__WRITTEN TASK__.
Take the lines below from the one with "Apple sull’orlo del" through the one with "QUIERO ESTA OFERTA A 17,00€" and print only them, exactly. Don't print the pictures.

__RECORDS FOR THE EXERCISE__.
----------------

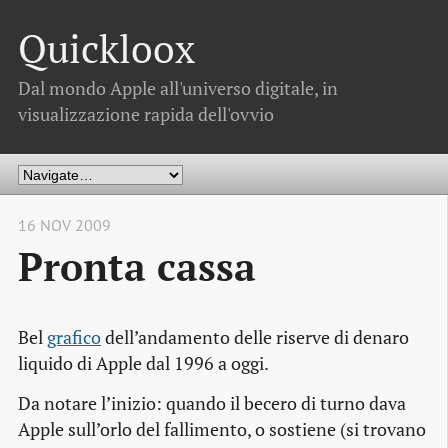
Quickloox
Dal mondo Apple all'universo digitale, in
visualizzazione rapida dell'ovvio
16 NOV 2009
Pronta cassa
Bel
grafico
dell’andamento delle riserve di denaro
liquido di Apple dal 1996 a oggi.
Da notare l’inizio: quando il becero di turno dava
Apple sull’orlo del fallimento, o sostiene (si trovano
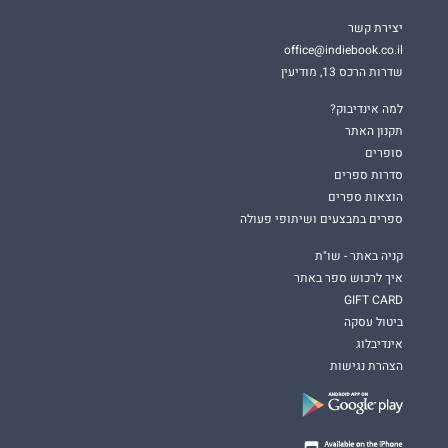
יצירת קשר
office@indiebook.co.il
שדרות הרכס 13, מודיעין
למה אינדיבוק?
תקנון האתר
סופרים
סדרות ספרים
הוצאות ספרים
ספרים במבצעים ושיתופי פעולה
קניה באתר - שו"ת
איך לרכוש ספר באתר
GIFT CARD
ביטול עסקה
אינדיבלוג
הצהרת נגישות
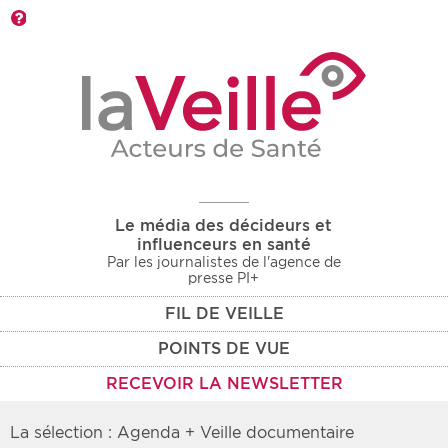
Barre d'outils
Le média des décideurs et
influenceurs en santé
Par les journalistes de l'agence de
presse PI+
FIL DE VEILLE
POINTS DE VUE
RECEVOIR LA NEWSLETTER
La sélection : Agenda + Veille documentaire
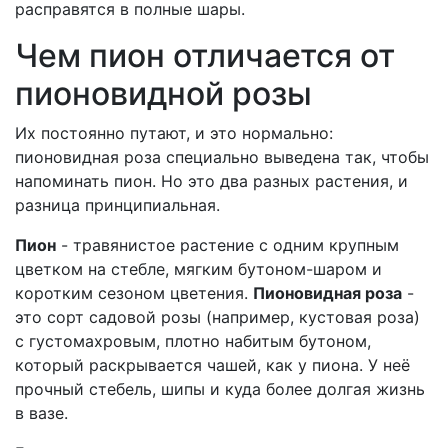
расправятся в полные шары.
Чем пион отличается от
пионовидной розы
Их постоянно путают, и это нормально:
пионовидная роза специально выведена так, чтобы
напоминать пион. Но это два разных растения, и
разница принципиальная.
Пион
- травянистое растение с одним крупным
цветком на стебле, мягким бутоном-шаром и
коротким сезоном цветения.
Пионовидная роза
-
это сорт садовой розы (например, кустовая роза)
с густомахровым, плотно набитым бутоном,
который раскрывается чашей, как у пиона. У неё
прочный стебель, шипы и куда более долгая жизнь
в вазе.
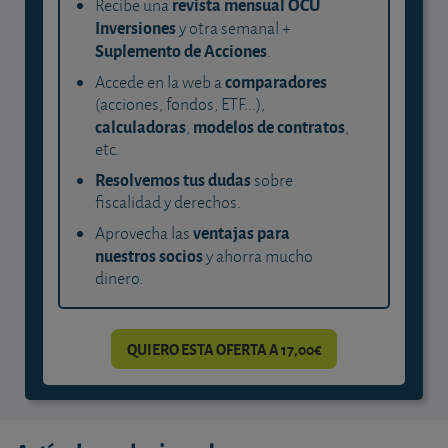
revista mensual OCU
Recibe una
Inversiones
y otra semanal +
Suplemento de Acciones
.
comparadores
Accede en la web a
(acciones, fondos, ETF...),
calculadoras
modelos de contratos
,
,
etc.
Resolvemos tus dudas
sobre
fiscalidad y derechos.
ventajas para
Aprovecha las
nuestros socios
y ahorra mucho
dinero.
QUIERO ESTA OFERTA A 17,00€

----------------

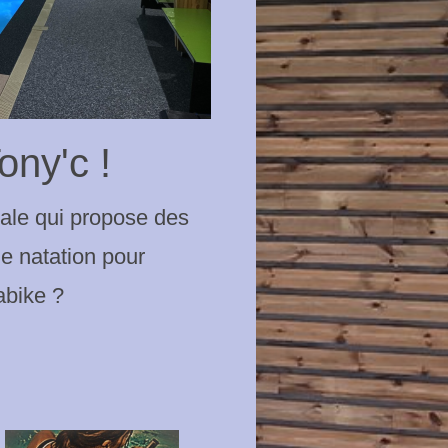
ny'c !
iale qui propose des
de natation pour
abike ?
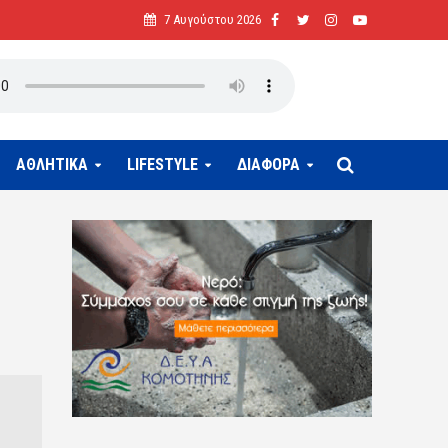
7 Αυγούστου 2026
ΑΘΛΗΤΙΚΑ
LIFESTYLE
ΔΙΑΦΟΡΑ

----------------

__SOLUTION FOR THIS PROBLEM__.
Apple sull’orlo del fallimento, o sostiene (si trovano
יצירת קשר
office@indiebook.co.il
שדרות הרכס 13, מודיעין
למה אינדיבוק?
תקנון האתר
סופרים
סדרות ספרים
הוצאות ספרים
ספרים במבצעים ושיתופי פעולה
קניה באתר - שו"ת
איך לרכוש ספר באתר
GIFT CARD
ביטול עסקה
אינדיבלוג
הצהרת נגישות
Barre d'outils
Le média des décideurs et
influenceurs en santé
Par les journalistes de l'agence de
presse PI+
FIL DE VEILLE
POINTS DE VUE
RECEVOIR LA NEWSLETTER
La sélection : Agenda + Veille documentaire
расправятся в полные шары.
Чем пион отличается от
пионовидной розы
Их постоянно путают, и это нормально:
пионовидная роза специально выведена так, чтобы
напоминать пион. Но это два разных растения, и
разница принципиальная.
Пион
- травянистое растение с одним крупным
цветком на стебле, мягким бутоном-шаром и
коротким сезоном цветения.
Пионовидная роза
-
это сорт садовой розы (например, кустовая роза)
с густомахровым, плотно набитым бутоном,
который раскрывается чашей, как у пиона. У неё
прочный стебель, шипы и куда более долгая жизнь
в вазе.
revista mensual OCU
Recibe una
Inversiones
y otra semanal +
Suplemento de Acciones
.
comparadores
Accede en la web a
(acciones, fondos, ETF...),
calculadoras
modelos de contratos
,
,
etc.
Resolvemos tus dudas
sobre
fiscalidad y derechos.
ventajas para
Aprovecha las
nuestros socios
y ahorra mucho
dinero.
QUIERO ESTA OFERTA A 17,00€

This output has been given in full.